- **WHAT YOU SHOULD DO**
All lines holding the word "nose" should be located in the records and copied.
[[ PROVIDED MATERIAL, beginning ]]
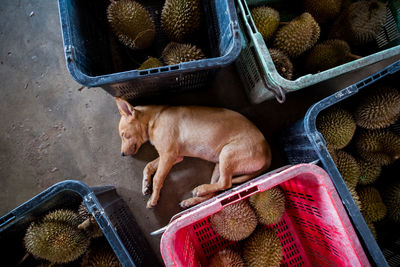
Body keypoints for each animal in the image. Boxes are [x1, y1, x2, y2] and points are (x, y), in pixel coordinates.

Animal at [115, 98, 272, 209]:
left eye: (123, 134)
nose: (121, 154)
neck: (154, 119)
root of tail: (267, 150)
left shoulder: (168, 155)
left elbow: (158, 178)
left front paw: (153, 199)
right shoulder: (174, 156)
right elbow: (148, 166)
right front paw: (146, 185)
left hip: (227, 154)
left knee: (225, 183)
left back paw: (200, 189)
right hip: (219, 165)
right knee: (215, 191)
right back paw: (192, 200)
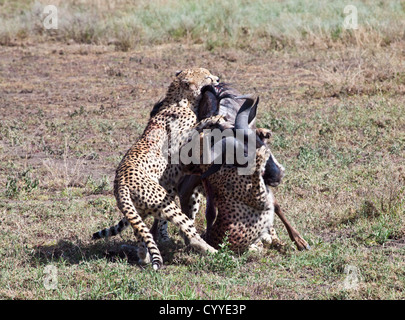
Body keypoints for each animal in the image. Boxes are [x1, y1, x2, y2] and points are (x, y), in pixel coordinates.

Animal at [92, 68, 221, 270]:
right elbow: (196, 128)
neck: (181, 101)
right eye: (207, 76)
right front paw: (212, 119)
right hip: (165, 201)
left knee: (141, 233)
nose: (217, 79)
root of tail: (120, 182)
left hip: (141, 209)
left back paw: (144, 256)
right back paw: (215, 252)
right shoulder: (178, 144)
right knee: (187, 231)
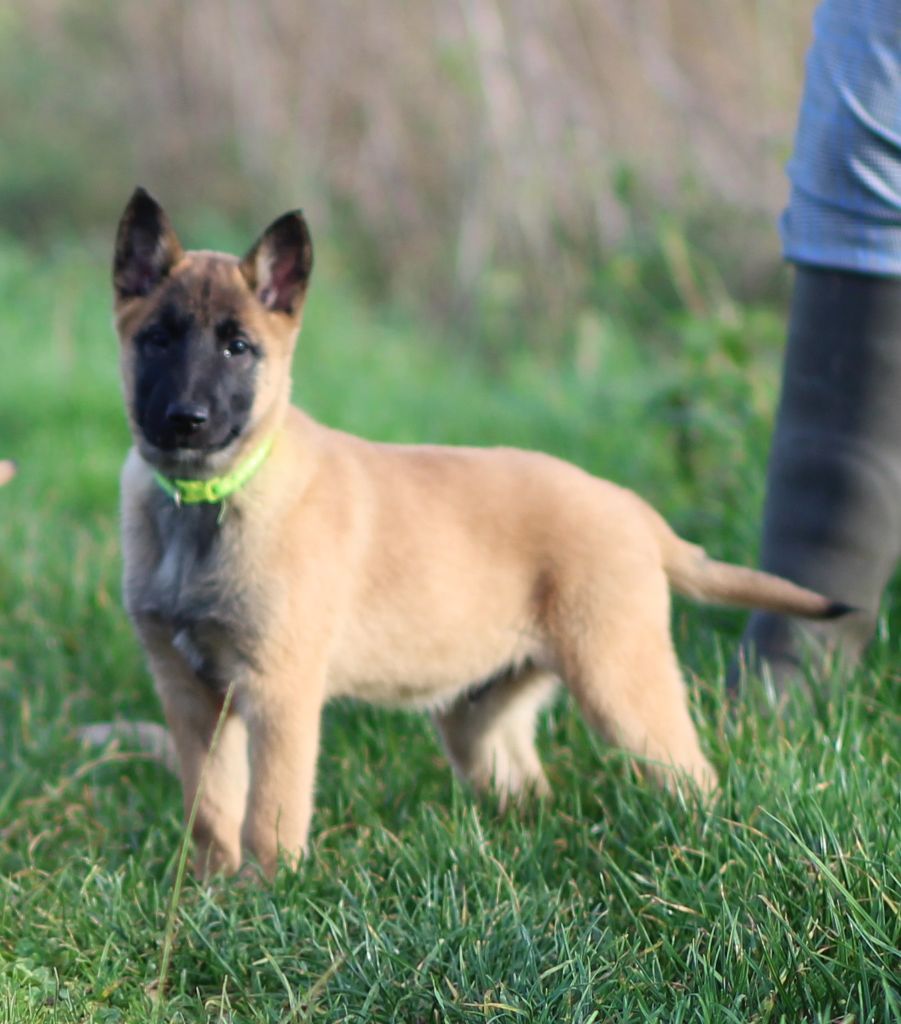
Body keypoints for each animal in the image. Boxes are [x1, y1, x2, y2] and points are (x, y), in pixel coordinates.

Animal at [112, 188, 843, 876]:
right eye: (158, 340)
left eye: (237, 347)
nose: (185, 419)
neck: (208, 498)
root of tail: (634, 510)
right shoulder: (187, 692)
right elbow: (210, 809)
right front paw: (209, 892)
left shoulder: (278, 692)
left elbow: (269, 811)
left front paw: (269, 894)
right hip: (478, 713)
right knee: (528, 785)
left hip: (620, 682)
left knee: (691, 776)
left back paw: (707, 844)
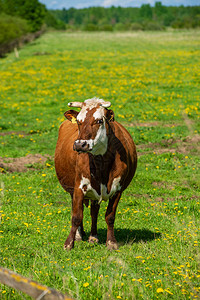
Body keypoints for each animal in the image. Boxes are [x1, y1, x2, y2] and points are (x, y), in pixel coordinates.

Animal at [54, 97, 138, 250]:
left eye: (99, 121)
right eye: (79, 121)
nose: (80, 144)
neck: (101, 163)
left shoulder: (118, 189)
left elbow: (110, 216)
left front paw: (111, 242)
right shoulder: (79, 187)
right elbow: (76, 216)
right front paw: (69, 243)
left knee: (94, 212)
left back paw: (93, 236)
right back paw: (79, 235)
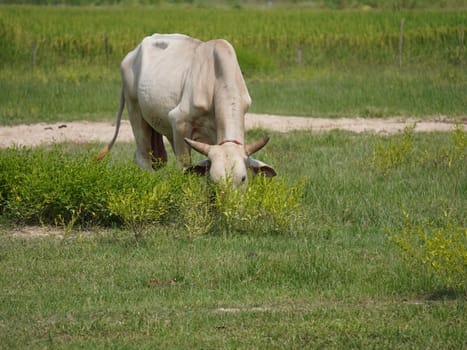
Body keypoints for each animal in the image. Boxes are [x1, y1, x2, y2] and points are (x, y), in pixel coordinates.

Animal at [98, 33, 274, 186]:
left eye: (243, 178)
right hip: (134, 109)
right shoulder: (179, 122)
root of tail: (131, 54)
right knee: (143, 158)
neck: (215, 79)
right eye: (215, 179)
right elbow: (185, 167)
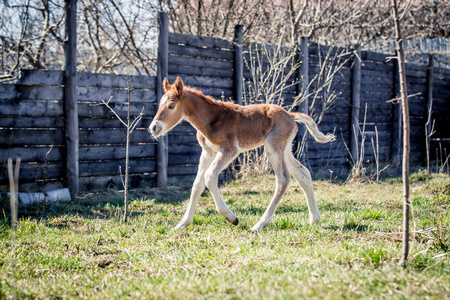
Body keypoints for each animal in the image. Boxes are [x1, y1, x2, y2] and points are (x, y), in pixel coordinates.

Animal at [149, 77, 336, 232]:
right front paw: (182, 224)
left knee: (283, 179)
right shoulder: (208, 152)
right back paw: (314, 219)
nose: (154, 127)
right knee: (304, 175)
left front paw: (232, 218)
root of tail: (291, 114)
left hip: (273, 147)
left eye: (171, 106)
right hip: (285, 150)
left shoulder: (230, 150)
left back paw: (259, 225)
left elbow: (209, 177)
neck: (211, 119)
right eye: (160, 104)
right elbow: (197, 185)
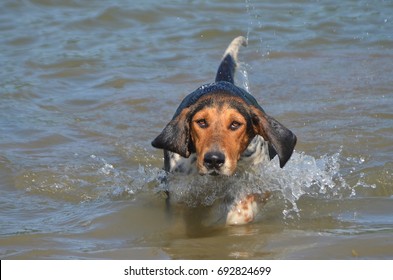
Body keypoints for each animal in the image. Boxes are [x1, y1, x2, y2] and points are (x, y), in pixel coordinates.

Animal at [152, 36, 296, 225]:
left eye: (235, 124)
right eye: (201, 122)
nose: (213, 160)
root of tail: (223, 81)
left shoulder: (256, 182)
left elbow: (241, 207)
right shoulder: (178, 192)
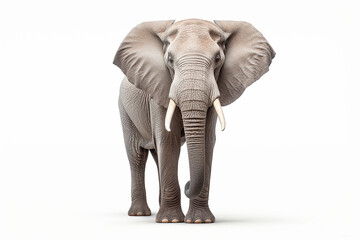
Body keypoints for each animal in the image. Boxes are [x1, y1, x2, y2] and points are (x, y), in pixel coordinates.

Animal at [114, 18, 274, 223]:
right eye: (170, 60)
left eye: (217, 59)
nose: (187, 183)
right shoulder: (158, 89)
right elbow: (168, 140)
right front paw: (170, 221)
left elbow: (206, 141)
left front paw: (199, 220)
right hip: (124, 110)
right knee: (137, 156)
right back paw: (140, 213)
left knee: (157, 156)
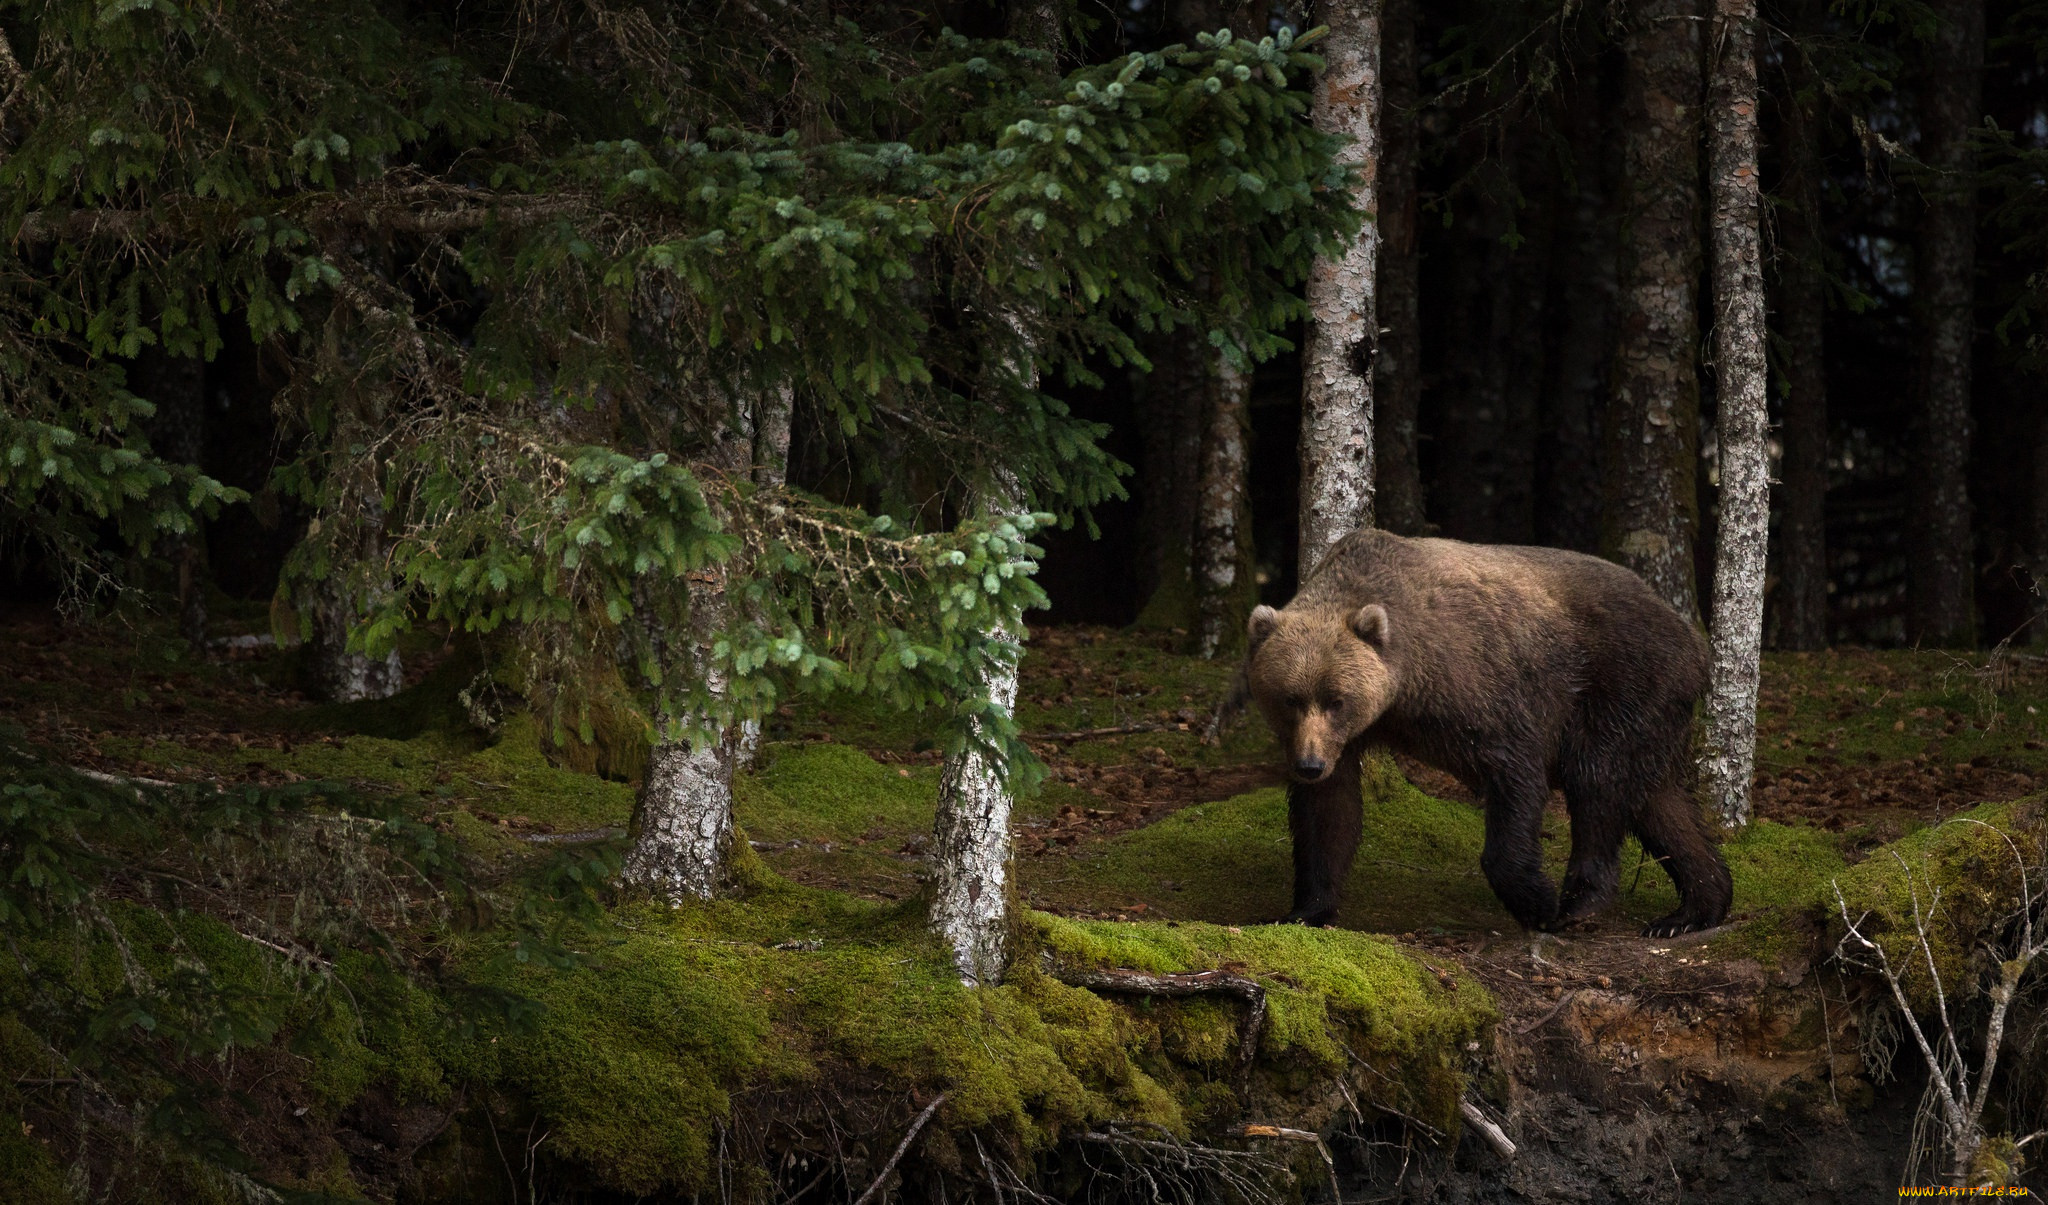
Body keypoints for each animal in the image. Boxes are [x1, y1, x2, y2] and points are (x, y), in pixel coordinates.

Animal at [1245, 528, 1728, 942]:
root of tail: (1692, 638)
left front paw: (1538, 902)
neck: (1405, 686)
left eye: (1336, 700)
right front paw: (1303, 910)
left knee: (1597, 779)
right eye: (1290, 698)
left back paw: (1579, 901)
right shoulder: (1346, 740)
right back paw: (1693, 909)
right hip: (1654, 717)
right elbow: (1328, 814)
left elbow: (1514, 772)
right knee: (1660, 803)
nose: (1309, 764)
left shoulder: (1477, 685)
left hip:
[[ PROVIDED MATERIAL, end ]]
- **COMPLETED TASK**
nose: (121, 154)
nose: (217, 79)
nose: (185, 419)
nose: (80, 144)
nose: (154, 127)
nose: (213, 160)
nose: (187, 183)
nose: (1309, 764)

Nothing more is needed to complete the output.